The Control Plane and the Line Cards
Up front, the chassis runs dual control boards marked RCB 0 and RCB 1, with the PTX12K-RE routing engine and a small touchscreen.

Only a few of the twelve slots were populated. The line cards that were in carried dense rows of 800G cages, and the demo had fiber staged through them: yellow single-mode and aqua multimode patch cords coiled at the front. A full chassis is twelve of these cards, which is where the 648-port number comes from.
The Power Wall
Around the back, the chassis turns into mostly power and air.

The supply bays run PSM0 through PSM35, up to 36 modules at 3 kW each, sitting above three columns of fans that pull air straight through the system. You do not usually photograph the power and cooling first. On this chassis it is the part that decides whether you can install it at all.
Power Input and the Proto Labels
Closer in, you can see the AC inlets feeding the supplies and the fan trays marked FAN TRAY 0, 1, and 2.

The bays and trays carry DEV-26070 labels and prototype handles. That lines up with the PTX12012 not shipping until the second half of 2026, so what was on the floor is pre-production hardware, not a shipping unit.
What I Could Not Confirm
The fan trays show SIB status indicators, which suggests the switch fabric boards sit behind them, but I could not see the fabric cards themselves or confirm how many fabric planes this demo chassis had installed. With only a few slots populated, I also could not confirm the full line card mix.
Final Words
Do the math, because it is clean. Each line card runs 54 ports of 800G, which is 43.2 terabits. Twelve of those is 518.4 terabits, and that matches HPE’s headline. The capacity is port density, not a trick.
The number I keep looking at is the power. Up to 36 supplies at 3 kW each is up to 108 kW of supply capacity in one chassis.
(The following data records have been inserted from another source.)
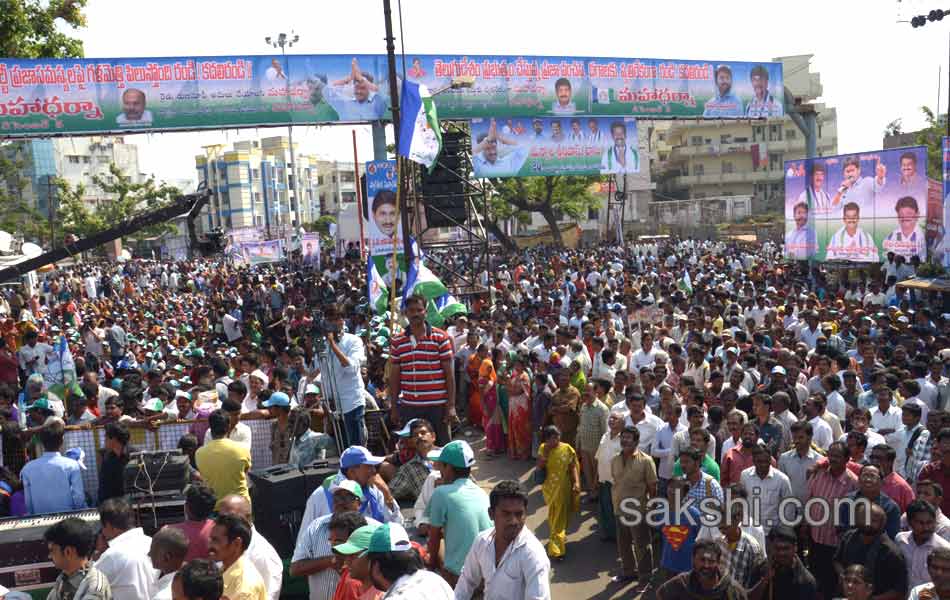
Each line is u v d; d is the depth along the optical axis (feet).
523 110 81.25
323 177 359.66
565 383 36.55
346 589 16.60
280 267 145.89
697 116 88.48
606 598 26.09
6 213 181.37
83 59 70.38
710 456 27.43
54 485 23.67
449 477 19.02
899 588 19.39
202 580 13.61
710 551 17.25
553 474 29.35
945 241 65.87
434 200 63.21
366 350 40.06
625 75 84.99
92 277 115.55
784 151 239.09
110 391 37.86
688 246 143.95
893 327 44.37
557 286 80.53
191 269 159.02
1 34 70.54
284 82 74.33
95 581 15.74
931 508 19.90
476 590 17.31
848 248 76.33
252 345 49.83
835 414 31.40
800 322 47.88
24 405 38.70
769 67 90.94
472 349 49.29
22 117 69.62
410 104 36.63
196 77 72.74
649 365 42.04
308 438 26.89
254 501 23.75
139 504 22.81
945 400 32.40
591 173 84.79
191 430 28.86
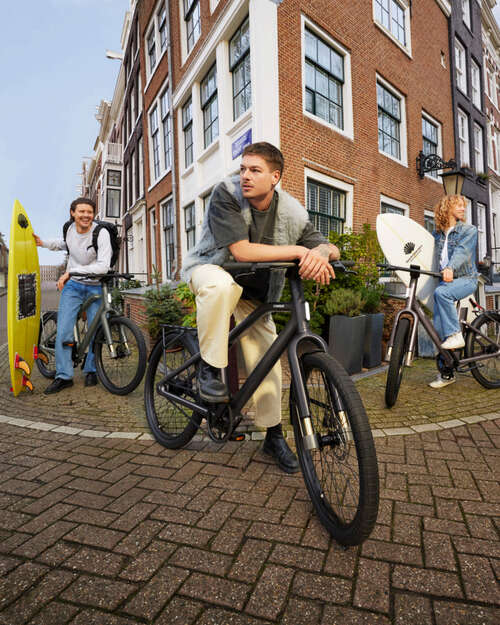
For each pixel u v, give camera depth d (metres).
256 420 2.14
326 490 1.59
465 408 3.10
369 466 1.28
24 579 1.30
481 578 1.29
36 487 1.95
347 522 1.44
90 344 3.93
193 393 2.16
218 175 7.59
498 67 17.56
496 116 17.12
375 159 8.34
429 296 4.01
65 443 2.52
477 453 2.27
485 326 3.66
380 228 4.06
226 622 1.12
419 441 2.45
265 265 1.63
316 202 7.04
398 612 1.15
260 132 6.00
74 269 3.63
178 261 10.05
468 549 1.44
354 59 7.82
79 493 1.88
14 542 1.50
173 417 2.66
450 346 3.34
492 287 8.62
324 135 7.01
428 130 10.87
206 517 1.67
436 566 1.35
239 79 6.98
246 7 6.35
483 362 3.69
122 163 19.28
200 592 1.24
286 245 1.77
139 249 15.31
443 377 3.59
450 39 11.74
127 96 16.67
The Cray-1 I wrote about earlier drew around 115 kW for a whole supercomputer, so a single modern core router now sits in the same power class.
Here is my honest disclaimer: I do not run 32U core routers or 800G data center interconnect links. My world is production networks in live buildings. But power and cooling are the unglamorous half of every deployment, and this one leads with them. Thirty-six supplies and three fan trays is not a box you wheel in and forget. It is a facilities question about power feeds and floor loading before it is a routing one, and at roughly 772 kg, the floor part is literal.
So before the 518 terabits matters, the real question for anyone eyeing one of these is simpler: is your facility ready for a 1,700-pound router that wants up to 108 kW before it routes a single packet?